At the beginning of the twentieth century, viewpoints were extremely opposing. Advocates of the racial theory emphasized biological heredity, implying an indisputable racial correlation. This was supposed to prove the superiority of the “Aryan race” as “superhuman”, above all other “inferior races” and the “subhuman”. Under National Socialism, this spurious “scientific” argument was used to legalize the extermination of “inferior lives”—all deformed and abnormal people and the Jews. The systematic and bureaucratically organized murder of more than six million Jews, gypsies, homosexuals, and war prisoners in the concentration camps of the “master race” in Germany and Austria between 1933 and 1945 has proven forcefully that, under National Socialism, “racial superiority” served as a pretext for a dehumanized, systematic criminality.
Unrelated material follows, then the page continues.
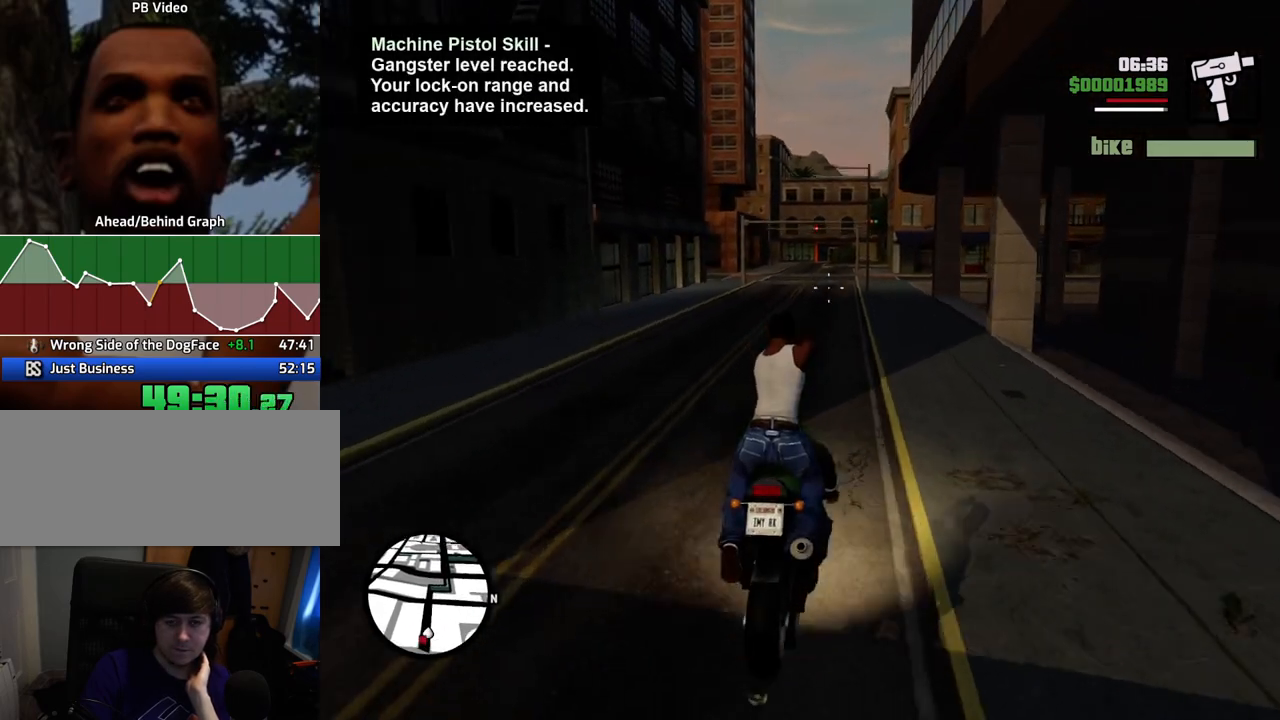
{"keys": [], "mouse": [], "events": []}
But it was not only in the social sciences in Central and Eastern Europe that the nature of personality and intelligence was accepted as being of leading importance. In the United States, even today every marriage applicant has to fill in a health form with questions about psychic illnesses in the family and inherited maldevelopments. Due to the conviction that intelligence was primarily genetic, up to the Second World War it was the practice of the social services in the USA not to release infants for adoption, but to place them in orphanages for six months in order to find out if they possessed normal intelligence. As emotional relationships and intellectual stimulation in the orphanages were minimal and frequently resulted in delayed development, the children were often assessed as being mentally retarded and sent to corresponding institutions (Mussen et al., 1990: 16). What led to a re-thinking of the social agencies was René Spitz’s (1945: 53) groundbreaking investigation into American orphanages and his discovery of the “hospitalism syndrome”,¹ consequent of the infant’s emotional and intellectual neglect in institutions that were hygienic and correctly run but which did not provide constant offers of relationships. A slow apprehension of the psychoanalytic mindset and Piaget’s (2001) cognitive theories led to the realization that development represented the result of an interaction of maturity-contingent changes and individual experience.

Freud (1905: 179) assumed that children were active creatures who passed through a series of psychosexual development phases, in which they were confronted with certain inner conflicts, desires and fantasies; the manner in which they overcame these was critical for whether they became mature adults capable of work and love, or whether they remained fixated at an earlier stage of development. This thesis—that the early development and early relationship to the parents is highly significant—was revolutionary for its time, had widespread influence, and is generally recognized today. In the standard work on American developmental psychology, it is only in the third printing that Berk goes into the complex “bidirectional connection between biology and environment” and speaks of a “decoupling of the correlation between genetics and environment in psychological illnesses and antisocial behaviour” (Berk, 2004: XXXVI).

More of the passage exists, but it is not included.